What you need to do: Each line from the one containing "aspectos del evento estén alineados con los" to the last line of the listing below must be reproduced exactly, and nothing more.

• • • • •

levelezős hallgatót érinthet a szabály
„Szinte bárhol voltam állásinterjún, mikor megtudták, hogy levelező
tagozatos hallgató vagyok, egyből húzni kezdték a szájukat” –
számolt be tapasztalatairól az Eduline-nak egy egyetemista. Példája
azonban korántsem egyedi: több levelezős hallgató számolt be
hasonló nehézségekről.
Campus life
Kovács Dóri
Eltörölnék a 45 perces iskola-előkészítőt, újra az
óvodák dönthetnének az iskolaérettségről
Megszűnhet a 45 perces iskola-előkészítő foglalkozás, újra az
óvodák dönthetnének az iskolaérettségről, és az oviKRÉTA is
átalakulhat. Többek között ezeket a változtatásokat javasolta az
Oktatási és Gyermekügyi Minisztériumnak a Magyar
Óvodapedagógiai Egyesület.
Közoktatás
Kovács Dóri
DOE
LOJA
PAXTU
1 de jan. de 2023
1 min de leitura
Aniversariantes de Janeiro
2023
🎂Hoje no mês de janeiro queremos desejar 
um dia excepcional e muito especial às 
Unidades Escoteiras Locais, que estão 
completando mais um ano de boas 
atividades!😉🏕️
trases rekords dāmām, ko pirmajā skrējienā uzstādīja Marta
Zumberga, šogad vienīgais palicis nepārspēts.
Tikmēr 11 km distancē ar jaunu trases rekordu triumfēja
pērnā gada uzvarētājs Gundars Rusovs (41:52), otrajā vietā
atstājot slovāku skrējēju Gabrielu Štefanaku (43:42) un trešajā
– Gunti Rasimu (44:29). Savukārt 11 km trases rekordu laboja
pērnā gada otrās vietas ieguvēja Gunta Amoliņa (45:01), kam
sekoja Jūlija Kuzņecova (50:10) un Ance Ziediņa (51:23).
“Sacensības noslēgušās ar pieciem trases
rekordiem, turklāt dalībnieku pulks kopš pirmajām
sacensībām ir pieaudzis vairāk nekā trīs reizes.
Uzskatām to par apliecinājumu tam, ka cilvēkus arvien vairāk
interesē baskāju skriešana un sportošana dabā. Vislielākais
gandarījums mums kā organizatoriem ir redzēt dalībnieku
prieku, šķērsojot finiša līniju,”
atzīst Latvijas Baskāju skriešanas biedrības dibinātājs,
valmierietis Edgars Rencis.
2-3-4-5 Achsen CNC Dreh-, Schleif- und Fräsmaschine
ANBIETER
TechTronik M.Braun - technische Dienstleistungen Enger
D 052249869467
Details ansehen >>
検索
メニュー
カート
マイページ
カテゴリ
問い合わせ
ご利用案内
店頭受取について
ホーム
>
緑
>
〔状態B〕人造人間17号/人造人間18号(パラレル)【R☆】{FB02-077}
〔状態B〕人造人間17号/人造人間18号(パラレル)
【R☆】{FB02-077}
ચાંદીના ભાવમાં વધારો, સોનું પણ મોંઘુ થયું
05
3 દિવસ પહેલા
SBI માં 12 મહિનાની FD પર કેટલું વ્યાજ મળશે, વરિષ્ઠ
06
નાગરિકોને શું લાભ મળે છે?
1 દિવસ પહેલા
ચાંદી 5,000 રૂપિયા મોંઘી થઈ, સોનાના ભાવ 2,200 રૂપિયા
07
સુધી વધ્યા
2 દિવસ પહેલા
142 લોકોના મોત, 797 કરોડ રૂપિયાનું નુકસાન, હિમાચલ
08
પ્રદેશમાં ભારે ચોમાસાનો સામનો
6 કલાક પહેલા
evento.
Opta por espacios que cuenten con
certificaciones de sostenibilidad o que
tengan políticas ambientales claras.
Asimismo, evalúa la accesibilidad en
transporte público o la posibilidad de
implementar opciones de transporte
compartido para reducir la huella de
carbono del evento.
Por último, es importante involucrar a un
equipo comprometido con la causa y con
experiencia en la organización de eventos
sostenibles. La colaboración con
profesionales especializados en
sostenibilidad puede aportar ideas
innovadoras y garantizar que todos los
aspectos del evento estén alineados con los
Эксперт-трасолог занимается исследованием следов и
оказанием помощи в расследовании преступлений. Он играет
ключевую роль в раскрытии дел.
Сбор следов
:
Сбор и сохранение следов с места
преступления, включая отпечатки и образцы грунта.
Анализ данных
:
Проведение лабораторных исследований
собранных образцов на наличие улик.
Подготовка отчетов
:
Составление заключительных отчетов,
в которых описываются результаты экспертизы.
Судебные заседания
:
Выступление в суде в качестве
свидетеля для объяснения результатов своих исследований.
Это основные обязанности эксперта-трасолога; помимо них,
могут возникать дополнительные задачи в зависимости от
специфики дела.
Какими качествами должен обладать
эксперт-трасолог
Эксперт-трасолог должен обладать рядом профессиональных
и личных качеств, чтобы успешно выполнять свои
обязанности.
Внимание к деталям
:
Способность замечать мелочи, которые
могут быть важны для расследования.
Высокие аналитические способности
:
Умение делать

• • • • •

Exercise solution:
aspectos del evento estén alineados con los
Эксперт-трасолог занимается исследованием следов и
оказанием помощи в расследовании преступлений. Он играет
ключевую роль в раскрытии дел.
Сбор следов
:
Сбор и сохранение следов с места
преступления, включая отпечатки и образцы грунта.
Анализ данных
:
Проведение лабораторных исследований
собранных образцов на наличие улик.
Подготовка отчетов
:
Составление заключительных отчетов,
в которых описываются результаты экспертизы.
Судебные заседания
:
Выступление в суде в качестве
свидетеля для объяснения результатов своих исследований.
Это основные обязанности эксперта-трасолога; помимо них,
могут возникать дополнительные задачи в зависимости от
специфики дела.
Какими качествами должен обладать
эксперт-трасолог
Эксперт-трасолог должен обладать рядом профессиональных
и личных качеств, чтобы успешно выполнять свои
обязанности.
Внимание к деталям
:
Способность замечать мелочи, которые
могут быть важны для расследования.
Высокие аналитические способности
:
Умение делать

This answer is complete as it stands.